Home Improvement 101
Home improvement is the repair, alteration, remodeling, renovation, restoration, modernization, or addition to a residential home or apartment. It includes all work needed to maintain a home in good condition including painting, repairing, replacing, or installing new flooring, appliances, windows, doors, and more. The term home improvement also covers any type of construction or renovation that improves the energy efficiency of a home such as insulation installation, air sealing, and more.
Many homeowners undertake home improvements in order to add value to their house if they are thinking of selling it in the future, or simply to make their home more enjoyable. However, jumping into a home improvement project without a plan or budget is a surefire way to overspend and possibly put yourself in financial jeopardy. It is important to find projects that fit your budget and skill level, as well as your goals for the project. Some examples of common home improvement projects include painting, re-grouting tile, and power washing.
If you are planning on doing a large project, like adding a master suite or remodeling the kitchen, it is wise to consult with a professional to ensure your plans are in line with local building codes and zoning requirements. It is also a good idea to check with your home insurance company before starting any major renovations, as some projects may require an adjustment in your policy’s coverage limit.
For those who do not have the time or skills to complete a DIY home improvement project, hiring contractors is an option. However, finding reputable and reliable contractors can be challenging. It is important to choose a contractor that is licensed and insured, and has a history of satisfied customers. In addition, it is a good idea to ask for references and perform background checks.
One of the biggest mistakes people make when undertaking a home improvement project is choosing the wrong materials. This can cost you big in the long run, as it will result in higher utility bills and costly maintenance costs down the road. It is important to keep in mind the overall style and feel of your home when selecting materials. For example, if you live in a traditional home, adding a modern kitchen will clash and look out of place.

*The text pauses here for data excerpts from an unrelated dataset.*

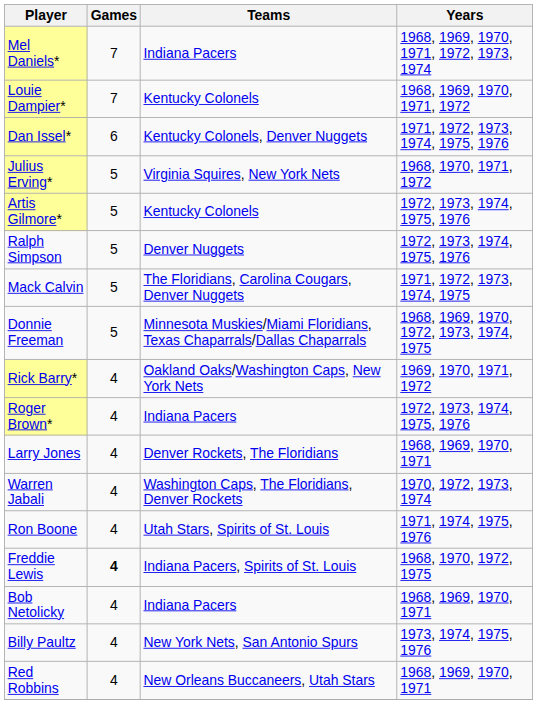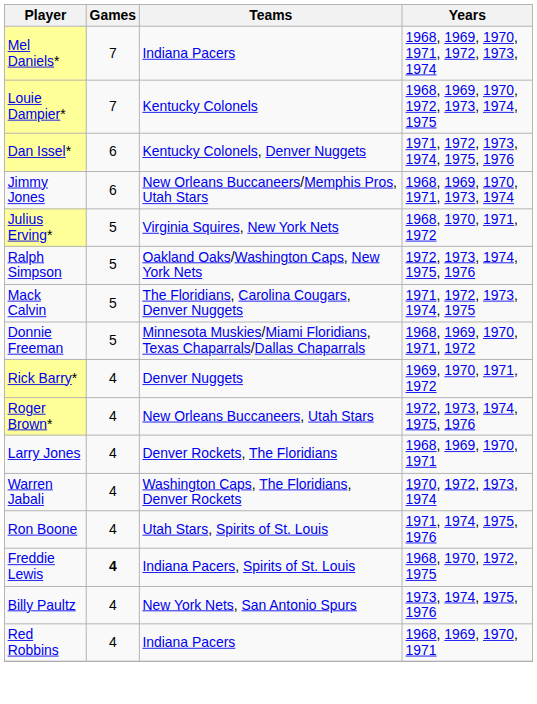Louie Dampier* | Years: 1968, 1969, 1970, 1971, 1972 -> 1968, 1969, 1970, 1972, 1973, 1974, 1975
+ row: Jimmy Jones | 6 | New Orleans Buccaneers/Memphis Pros, Utah Stars | 1968, 1969, 1970, 1971, 1973, 1974
- row: Artis Gilmore* | 5 | Kentucky Colonels | 1972, 1973, 1974, 1975, 1976
Ralph Simpson | Teams: Denver Nuggets -> Oakland Oaks/Washington Caps, New York Nets
Donnie Freeman | Years: 1968, 1969, 1970, 1972, 1973, 1974, 1975 -> 1968, 1969, 1970, 1971, 1972
Rick Barry* | Teams: Oakland Oaks/Washington Caps, New York Nets -> Denver Nuggets
Roger Brown* | Teams: Indiana Pacers -> New Orleans Buccaneers, Utah Stars
- row: Bob Netolicky | 4 | Indiana Pacers | 1968, 1969, 1970, 1971
Red Robbins | Teams: New Orleans Buccaneers, Utah Stars -> Indiana Pacers
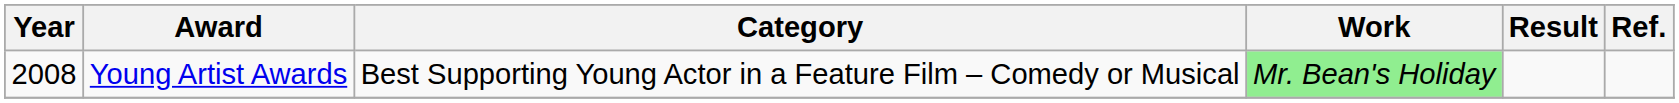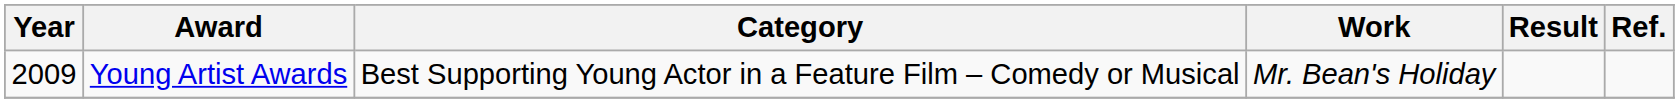Young Artist Awards | Year: 2008 -> 2009
Young Artist Awards | Work: lightgreen background -> no background
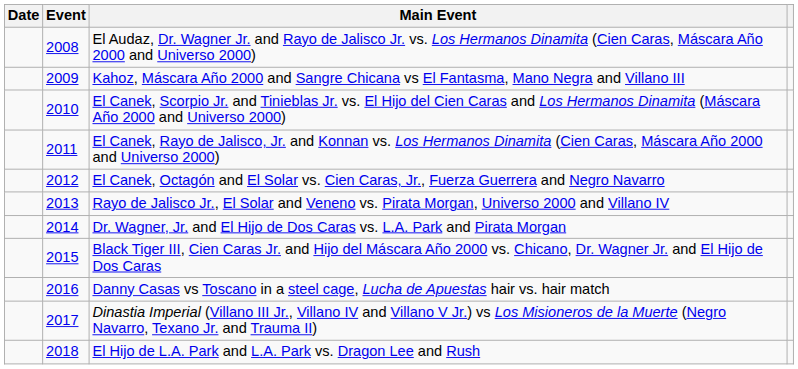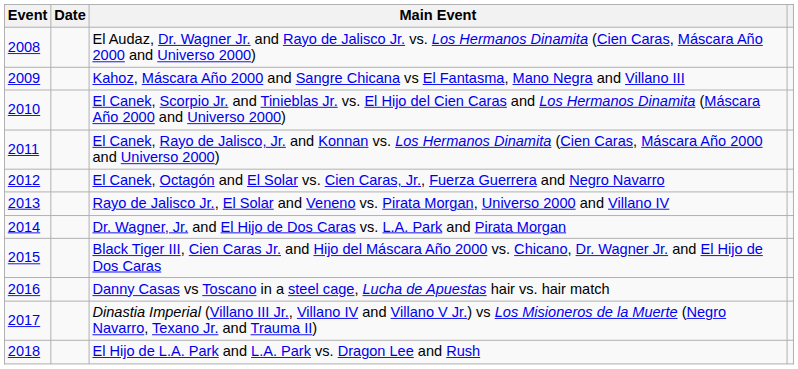columns swapped: Event <-> Date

Whether you are looking to sell your home or just want to make it more comfortable, there are plenty of low-cost, high-value projects you can do yourself. Painting, re-grouting tile, power washing, and other simple projects can greatly increase your home’s value. If you are interested in a larger project, be sure to speak with a real estate agent about what projects will add the most value to your home. Additionally, if you are going to be using a home equity loan to fund your project, be sure to consult with your mortgage lender to determine how much you can borrow based on your current home equity and remaining mortgage balance. This will help you avoid over-leveraging your home and potentially putting yourself at risk for foreclosure should interest rates rise in the future.